In [1]:
%pylab inline
import matplotlib.pyplot as plt
import tensorflow as tf
import numpy as np
import numpy.random as rng
import pandas.io.data as web
import numpy as np
import pandas as pd


Populating the interactive namespace from numpy and matplotlib

In [2]:
def get_prices(symbol):
    start, end = '2007-05-02', '2016-04-11'
    data = web.DataReader(symbol, 'yahoo', start, end)
    data=pd.DataFrame(data)
    prices=data['Adj Close']
    prices=prices.astype(float)
    return prices

def get_returns(prices):
        return ((prices-prices.shift(-1))/prices)[:-1]
    
def get_data(list):
    l = []
    for symbol in list:
        rets = get_returns(get_prices(symbol))
        l.append(rets)
    return np.array(l).T

def sort_data(rets):
    ins = []
    outs = []
    for i in range(len(rets)-100):
        ins.append(rets[i:i+100].tolist())
        outs.append(rets[i+100])
    return np.array(ins), np.array(outs)

In [3]:
symbol_list = ['C', 'GS']
rets = get_data(symbol_list)
ins, outs = sort_data(rets)
ins = ins.transpose([0,2,1]).reshape([-1, len(symbol_list) * 100])
div = int(.8 * ins.shape[0])
train_ins, train_outs = ins[:div], outs[:div]
test_ins, test_outs = ins[div:], outs[div:]

#normalize inputs (this is new but not specific to PG; you should always normalize inputs)
train_ins, test_ins = train_ins/np.std(ins), test_ins/np.std(ins)

In [4]:
sess = tf.InteractiveSession()

In [11]:
positions = tf.constant([-1,0,1]) #long, neutral or short
num_positions = 3

x = tf.placeholder(tf.float32, [None, len(symbol_list) * 100])
y_ = tf.placeholder(tf.float32, [None,  len(symbol_list)])
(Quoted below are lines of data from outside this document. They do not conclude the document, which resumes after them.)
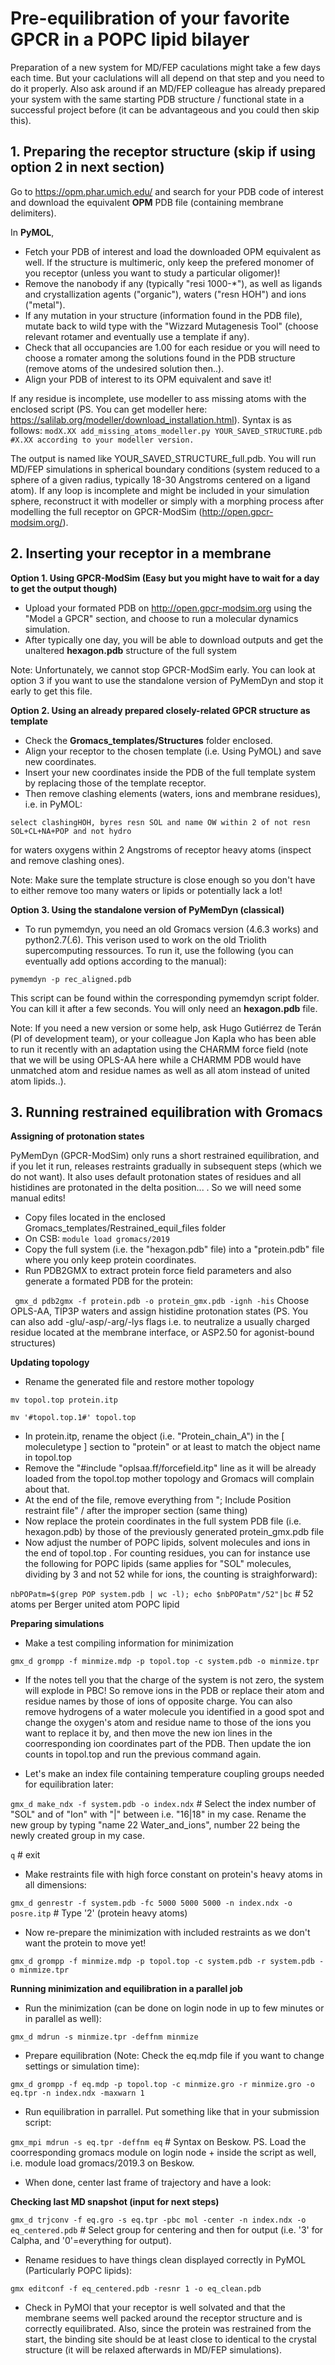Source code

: # Pre-equilibration of your favorite GPCR in a POPC lipid bilayer 

Preparation of a new system for MD/FEP caculations might take a few days each time. But your caclulations will all depend on that step and you need to do it properly. Also ask around if an MD/FEP colleague has already prepared your system with the same starting PDB structure / functional state in a successful project before (it can be advantageous and you could then skip this).

## **1. Preparing the receptor structure (skip if using option 2 in next section)**

Go to https://opm.phar.umich.edu/ and search for your PDB code of interest and download the equivalent **OPM** PDB file (containing membrane delimiters). 

In **PyMOL**,
- Fetch your PDB of interest and load the downloaded OPM equivalent as well. If the structure is multimeric, only keep the prefered monomer of you receptor (unless you want to study a particular oligomer)! 
- Remove the nanobody if any (typically "resi 1000-*"), as well as ligands and crystallization agents ("organic"), waters ("resn HOH") and ions ("metal"). 
- If any mutation in your structure (information found in the PDB file), mutate back to wild type with the "Wizzard Mutagenesis Tool" (choose relevant rotamer and eventually use a template if any).
- Check that all occupancies are 1.00 for each residue or you will need to choose a romater among the solutions found in the PDB structure (remove atoms of the undesired solution then..).
- Align your PDB of interest to its OPM equivalent and save it! 

If any residue is incomplete, use modeller to ass missing atoms with the enclosed script (PS. You can get modeller here: https://salilab.org/modeller/download_installation.html). Syntax is as follows:
```modX.XX add_missing_atoms_modeller.py YOUR_SAVED_STRUCTURE.pdb #X.XX according to your modeller version.```

The output is named like YOUR_SAVED_STRUCTURE_full.pdb. You will run MD/FEP simulations in spherical boundary conditions (system reduced to a sphere of a given radius, typically 18-30 Angstroms centered on a ligand atom). If any loop is incomplete and might be included in your simulation sphere, reconstruct it with modeller or simply with a morphing process after modelling the full receptor on GPCR-ModSim (http://open.gpcr-modsim.org/).


## 2. Inserting your receptor in a membrane

**Option 1. Using GPCR-ModSim (Easy but you might have to wait for a day to get the output though)**

- Upload your formated PDB on http://open.gpcr-modsim.org using the "Model a GPCR" section, and choose to run a molecular dynamics simulation. 
- After typically one day, you will be able to download outputs and get the unaltered **hexagon.pdb** structure of the full system

Note: Unfortunately, we cannot stop GPCR-ModSim early. You can look at option 3 if you want to use the standalone version of PyMemDyn and stop it early to get this file.



**Option 2. Using an already prepared closely-related GPCR structure as template**

- Check the **Gromacs_templates/Structures** folder enclosed.
- Align your receptor to the chosen template (i.e. Using PyMOL) and save new coordinates.
- Insert your new coordinates inside the PDB of the full template system by replacing those of the template receptor.
- Then remove clashing elements (waters, ions and membrane residues), i.e. in PyMOL:

```select clashingHOH, byres resn SOL and name OW within 2 of not resn SOL+CL+NA+POP and not hydro``` 

for waters oxygens within 2 Angstroms of receptor heavy atoms (inspect and remove clashing ones).

Note: Make sure the template structure is close enough so you don't have to either remove too many waters or lipids or potentially lack a lot!



**Option 3. Using the standalone version of PyMemDyn (classical)**

- To run pymemdyn, you need an old Gromacs version (4.6.3 works) and python2.7(.6). This verison used to work on the old Triolith supercomputing ressources. To run it, use the following (you can eventually add options according to the manual):

```pymemdyn -p rec_aligned.pdb```

This script can be found within the corresponding pymemdyn script folder. You can kill it after a few seconds. You will only need an **hexagon.pdb** file.

Note: If you need a new version or some help, ask Hugo Gutiérrez de Terán (PI of development team), or your colleague Jon Kapla who has been able to run it recently with an adaptation using the CHARMM force field (note that we will be using OPLS-AA here while a CHARMM PDB would have unmatched atom and residue names as well as all atom instead of united atom lipids..).


## 3. Running restrained equilibration with Gromacs

**Assigning of protonation states**

PyMemDyn (GPCR-ModSim) only runs a short restrained equilibration, and if you let it run, releases restraints gradually in subsequent steps (which we do not want). It also uses default protonation states of residues and all histidines are protonated in the delta position... . So we will need some manual edits!

- Copy files located in the enclosed Gromacs_templates/Restrained_equil_files folder
- On CSB:
```module load gromacs/2019```
- Copy the full system (i.e. the "hexagon.pdb" file) into a "protein.pdb" file where you only keep protein coordinates.
- Run PDB2GMX to extract protein force field parameters and also generate a formated PDB for the protein:

``` gmx_d pdb2gmx -f protein.pdb -o protein_gmx.pdb -ignh -his```
Choose OPLS-AA, TIP3P waters and assign histidine protonation states (PS. You can also add -glu/-asp/-arg/-lys flags i.e. to neutralize a usually charged residue located at the membrane interface, or ASP2.50 for agonist-bound structures)

**Updating topology**

- Rename the generated file and restore mother topology

```mv topol.top protein.itp```

```mv '#topol.top.1#' topol.top```

- In protein.itp, rename the object (i.e. "Protein_chain_A") in the [ moleculetype ] section to "protein" or at least to match the object name in topol.top
- Remove the "#include "oplsaa.ff/forcefield.itp" line as it will be already loaded from the topol.top mother topology and Gromacs will complain about that.
- At the end of the file, remove everything from "; Include Position restraint file" / after the improper section (same thing)
- Now replace the protein coordinates in the full system PDB file (i.e. hexagon.pdb) by those of the previously generated protein_gmx.pdb file
- Now adjust the number of POPC lipids, solvent molecules and ions in the end of topol.top . For counting residues, you can for instance use the following for POPC lipids (same applies for "SOL" molecules, dividing by 3 and not 52 while for ions, the counting is straighforward):

```nbPOPatm=$(grep POP system.pdb | wc -l); echo $nbPOPatm"/52"|bc``` # 52 atoms per Berger united atom POPC lipid


**Preparing simulations**


- Make a test compiling information for minimization

```gmx_d grompp -f minmize.mdp -p topol.top -c system.pdb -o minmize.tpr```

- If the notes tell you that the charge of the system is not zero, the system will explode in PBC! So remove ions in the PDB or replace their atom and residue names by those of ions of opposite charge. You can also remove hydrogens of a water molecule you identified in a good spot and change the oxygen's atom and residue name to those of the ions you want to replace it by, and then move the new ion lines in the coorresponding ion coordinates part of the PDB. Then update the ion counts in topol.top and run the previous command again.

- Let's make an index file containing temperature coupling groups needed for equilibration later:

```gmx_d make_ndx -f system.pdb -o index.ndx``` # Select the index number of "SOL" and of "Ion" with "|" between i.e. "16|18" in my case. Rename the new group by typing "name 22 Water_and_ions", number 22 being the newly created group in my case.

```q``` # exit

- Make restraints file with high force constant on protein's heavy atoms in all dimensions:

```gmx_d genrestr -f system.pdb -fc 5000 5000 5000 -n index.ndx -o posre.itp``` # Type '2' (protein heavy atoms)

- Now re-prepare the minimization with included restraints as we don't want the protein to move yet!

```gmx_d grompp -f minmize.mdp -p topol.top -c system.pdb -r system.pdb -o minmize.tpr```


**Running minimization and equilibration in a parallel job**

- Run the minimization (can be done on login node in up to few minutes or in parallel as well):

```gmx_d mdrun -s minmize.tpr -deffnm minmize```

- Prepare equilibration (Note: Check the eq.mdp file if you want to change settings or simulation time):

```gmx_d grompp -f eq.mdp -p topol.top -c minmize.gro -r minmize.gro -o eq.tpr -n index.ndx -maxwarn 1```
- Run equilibration in parrallel. Put something like that in your submission script:

```gmx_mpi mdrun -s eq.tpr -deffnm eq``` # Syntax on Beskow. PS. Load the coorresponding gromacs module on login node + inside the script as well, i.e. module load gromacs/2019.3 on Beskow.
- When done, center last frame of trajectory and have a look:


**Checking last MD snapshot (input for next steps)**

```gmx_d trjconv -f eq.gro -s eq.tpr -pbc mol -center -n index.ndx -o eq_centered.pdb``` # Select group for centering and then for output (i.e. '3' for Calpha, and '0'=everything for output).
- Rename residues to have things clean displayed correctly in PyMOL (Particularly POPC lipids):

```gmx editconf -f eq_centered.pdb -resnr 1 -o eq_clean.pdb```

- Check in PyMOl that your receptor is well solvated and that the membrane seems well packed around the receptor structure and is correctly equilibrated. Also, since the protein was restrained from the start, the binding site should be at least close to identical to the crystal structure (it will be relaxed afterwards in MD/FEP simulations).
W = tf.Variable(tf.random_normal([len(symbol_list) * 100, num_positions * len(symbol_list)]))
b = tf.Variable(tf.random_normal([num_positions * len(symbol_list)]))
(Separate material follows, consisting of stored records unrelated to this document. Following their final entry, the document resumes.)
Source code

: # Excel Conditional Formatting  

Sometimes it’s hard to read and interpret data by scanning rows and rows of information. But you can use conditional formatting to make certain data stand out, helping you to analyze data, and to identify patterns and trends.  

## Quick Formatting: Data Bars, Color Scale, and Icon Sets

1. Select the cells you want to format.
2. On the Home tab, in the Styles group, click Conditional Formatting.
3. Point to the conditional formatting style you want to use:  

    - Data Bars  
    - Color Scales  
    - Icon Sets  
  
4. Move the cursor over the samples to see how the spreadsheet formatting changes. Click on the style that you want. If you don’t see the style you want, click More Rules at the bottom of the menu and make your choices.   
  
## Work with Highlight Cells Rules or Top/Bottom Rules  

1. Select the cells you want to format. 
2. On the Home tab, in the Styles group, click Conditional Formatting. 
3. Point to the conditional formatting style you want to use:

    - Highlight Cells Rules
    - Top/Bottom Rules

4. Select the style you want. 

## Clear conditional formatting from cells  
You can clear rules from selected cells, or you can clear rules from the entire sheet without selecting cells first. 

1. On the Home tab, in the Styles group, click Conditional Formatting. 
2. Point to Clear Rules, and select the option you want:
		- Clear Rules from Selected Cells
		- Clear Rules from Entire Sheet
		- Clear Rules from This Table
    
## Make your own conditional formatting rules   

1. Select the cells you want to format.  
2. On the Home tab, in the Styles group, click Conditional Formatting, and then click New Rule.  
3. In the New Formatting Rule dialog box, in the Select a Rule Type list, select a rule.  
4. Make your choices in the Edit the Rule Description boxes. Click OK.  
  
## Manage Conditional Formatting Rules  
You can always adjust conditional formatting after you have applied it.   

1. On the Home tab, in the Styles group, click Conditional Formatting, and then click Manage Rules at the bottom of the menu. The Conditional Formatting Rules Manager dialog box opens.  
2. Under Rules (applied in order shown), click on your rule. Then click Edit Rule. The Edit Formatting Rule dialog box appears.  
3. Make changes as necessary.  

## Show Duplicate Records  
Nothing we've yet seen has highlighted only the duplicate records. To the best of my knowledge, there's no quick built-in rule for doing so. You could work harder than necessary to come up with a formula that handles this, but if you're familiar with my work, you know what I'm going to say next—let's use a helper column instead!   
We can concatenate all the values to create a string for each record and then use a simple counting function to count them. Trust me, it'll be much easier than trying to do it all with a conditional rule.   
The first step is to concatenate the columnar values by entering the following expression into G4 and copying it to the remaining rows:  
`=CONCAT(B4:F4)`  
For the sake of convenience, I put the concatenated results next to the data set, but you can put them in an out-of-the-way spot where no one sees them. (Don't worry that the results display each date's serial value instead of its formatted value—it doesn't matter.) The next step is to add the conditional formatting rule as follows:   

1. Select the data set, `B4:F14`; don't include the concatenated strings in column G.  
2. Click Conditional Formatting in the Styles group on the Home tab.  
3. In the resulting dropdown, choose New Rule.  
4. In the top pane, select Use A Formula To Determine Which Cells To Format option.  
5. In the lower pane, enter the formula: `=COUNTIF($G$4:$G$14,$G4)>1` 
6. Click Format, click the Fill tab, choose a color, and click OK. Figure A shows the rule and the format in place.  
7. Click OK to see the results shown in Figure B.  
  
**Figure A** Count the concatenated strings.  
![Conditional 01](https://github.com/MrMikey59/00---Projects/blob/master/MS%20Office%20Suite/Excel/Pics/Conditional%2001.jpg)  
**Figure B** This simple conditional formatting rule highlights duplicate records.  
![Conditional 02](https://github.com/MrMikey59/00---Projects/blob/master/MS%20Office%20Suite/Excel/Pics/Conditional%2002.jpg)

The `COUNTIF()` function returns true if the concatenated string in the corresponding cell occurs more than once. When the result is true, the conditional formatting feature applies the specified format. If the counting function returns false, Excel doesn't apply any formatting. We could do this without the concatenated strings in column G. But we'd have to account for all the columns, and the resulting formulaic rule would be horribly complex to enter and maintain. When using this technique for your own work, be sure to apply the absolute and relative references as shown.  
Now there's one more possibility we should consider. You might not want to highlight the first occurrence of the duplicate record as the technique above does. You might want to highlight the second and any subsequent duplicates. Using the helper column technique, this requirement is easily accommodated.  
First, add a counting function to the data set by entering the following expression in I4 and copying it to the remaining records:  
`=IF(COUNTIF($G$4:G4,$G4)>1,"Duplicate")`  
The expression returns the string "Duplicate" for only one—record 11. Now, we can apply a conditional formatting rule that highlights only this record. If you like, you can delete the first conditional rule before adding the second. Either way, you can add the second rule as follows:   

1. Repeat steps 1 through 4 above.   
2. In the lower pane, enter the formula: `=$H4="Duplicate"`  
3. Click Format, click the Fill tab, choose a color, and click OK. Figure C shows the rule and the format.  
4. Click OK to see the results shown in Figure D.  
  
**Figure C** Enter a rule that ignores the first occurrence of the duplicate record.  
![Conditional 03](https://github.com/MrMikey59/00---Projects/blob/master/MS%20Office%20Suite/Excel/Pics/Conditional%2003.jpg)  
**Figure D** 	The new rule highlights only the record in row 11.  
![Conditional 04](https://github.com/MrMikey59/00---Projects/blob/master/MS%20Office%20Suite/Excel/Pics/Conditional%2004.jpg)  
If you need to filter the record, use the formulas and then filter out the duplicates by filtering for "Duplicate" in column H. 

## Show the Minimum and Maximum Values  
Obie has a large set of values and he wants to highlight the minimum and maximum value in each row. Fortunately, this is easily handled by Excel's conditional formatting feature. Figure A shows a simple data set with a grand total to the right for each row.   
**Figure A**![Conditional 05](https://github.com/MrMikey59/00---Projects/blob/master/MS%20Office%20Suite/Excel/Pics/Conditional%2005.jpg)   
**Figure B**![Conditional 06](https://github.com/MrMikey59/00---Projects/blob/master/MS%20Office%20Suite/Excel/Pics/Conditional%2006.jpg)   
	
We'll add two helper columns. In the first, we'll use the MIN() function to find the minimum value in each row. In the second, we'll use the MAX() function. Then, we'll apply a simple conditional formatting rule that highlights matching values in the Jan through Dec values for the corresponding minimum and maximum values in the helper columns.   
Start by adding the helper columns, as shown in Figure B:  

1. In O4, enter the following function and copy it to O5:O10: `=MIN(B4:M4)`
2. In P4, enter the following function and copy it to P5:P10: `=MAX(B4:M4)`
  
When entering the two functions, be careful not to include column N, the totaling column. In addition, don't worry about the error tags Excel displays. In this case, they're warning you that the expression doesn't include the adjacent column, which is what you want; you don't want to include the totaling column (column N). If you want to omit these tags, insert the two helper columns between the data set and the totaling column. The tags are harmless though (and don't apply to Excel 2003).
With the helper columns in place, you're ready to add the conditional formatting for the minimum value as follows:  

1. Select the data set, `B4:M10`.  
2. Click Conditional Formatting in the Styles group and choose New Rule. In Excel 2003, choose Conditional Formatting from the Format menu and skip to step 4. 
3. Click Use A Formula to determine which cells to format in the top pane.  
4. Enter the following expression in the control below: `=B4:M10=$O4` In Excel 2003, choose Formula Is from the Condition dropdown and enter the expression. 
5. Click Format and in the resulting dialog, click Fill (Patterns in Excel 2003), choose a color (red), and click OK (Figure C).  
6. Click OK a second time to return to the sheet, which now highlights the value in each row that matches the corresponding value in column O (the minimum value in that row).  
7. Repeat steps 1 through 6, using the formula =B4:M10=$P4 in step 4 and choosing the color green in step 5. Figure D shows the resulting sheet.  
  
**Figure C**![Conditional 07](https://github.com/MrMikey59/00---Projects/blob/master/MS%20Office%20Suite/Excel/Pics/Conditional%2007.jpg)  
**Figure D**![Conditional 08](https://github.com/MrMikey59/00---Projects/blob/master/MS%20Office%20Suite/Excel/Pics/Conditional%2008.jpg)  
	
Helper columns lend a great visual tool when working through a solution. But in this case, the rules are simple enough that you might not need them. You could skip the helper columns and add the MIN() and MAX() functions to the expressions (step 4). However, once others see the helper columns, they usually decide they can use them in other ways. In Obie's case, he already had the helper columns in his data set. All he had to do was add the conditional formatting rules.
# we define our model: y = W*x + b
y = tf.matmul(x, W) + b # y is tensor of shape [num_inputs, num_positions * len(symbol_list)]
# a row of y will look like [prob_symbol_1_short, prob_symbol_1_neutral, prob_symbol_1_long, prob_symbol_2_short, ...]
# note that they are not really probabilities because I did not perform a softmax yet


# loop through symbols, taking the buckets for one symbol at a time
pos = {}
symbol_returns = {}
relevant_target_column = {}
for i in range(len(symbol_list)):
    # ISOLATE the buckets relevant to the symbol and get a softmax as well
    symbol_probs = y[:,i*num_positions:(i+1)*num_positions]
    symbol_probs_softmax = tf.nn.softmax(symbol_probs) # softmax[i, j] = exp(logits[i, j]) / sum(exp(logits[i]))
    # SAMPLE probability to chose our policy's action
    sample = tf.multinomial(tf.log(symbol_probs_softmax), 1)
    pos[i] = tf.reshape(sample, [-1]) - 1   # choose(-1,0,1)
    # GET RETURNS by multiplying the policy (position taken) by the target return for that day
    symbol_returns[i] = tf.mul(tf.cast(pos[i], float32),  y_[:,i])
    # isolate the output probability the selected policy (for use in calculating gradient)
    #    see https://github.com/tensorflow/tensorflow/issues/206 for TF discussion including my solution
    sample_mask = tf.reshape(tf.one_hot(sample, 3), [-1,3])
    relevant_target_column[i] = tf.reduce_sum(symbol_probs_softmax * sample_mask,1)
    

# calculate the PERFORMANCE METRICS for the data chosen
daily_returns_by_symbol = tf.concat(1, [tf.reshape(t, [-1,1]) for t in symbol_returns.values()]) 
daily_returns = tf.reduce_sum(daily_returns_by_symbol,1)/2
total_return = tf.reduce_prod(daily_returns + 1)
ann_vol = tf.mul(
    tf.sqrt(tf.reduce_mean(tf.pow((daily_returns - tf.reduce_mean(daily_returns)),2))) ,
    np.sqrt(252)
    )
sharpe = total_return / ann_vol

# since we only train the sampled classes, we will combine them so that we can feed them into cross entropy
training_target_cols = tf.concat(1, [tf.reshape(t, [-1,1]) for t in relevant_target_column.values()])
# we want to either push the gradient toward our selection or away from it. We use these ones to find the direction
#     of the gradient, which we will then multiply by our fitness function
ones = tf.ones_like(training_target_cols)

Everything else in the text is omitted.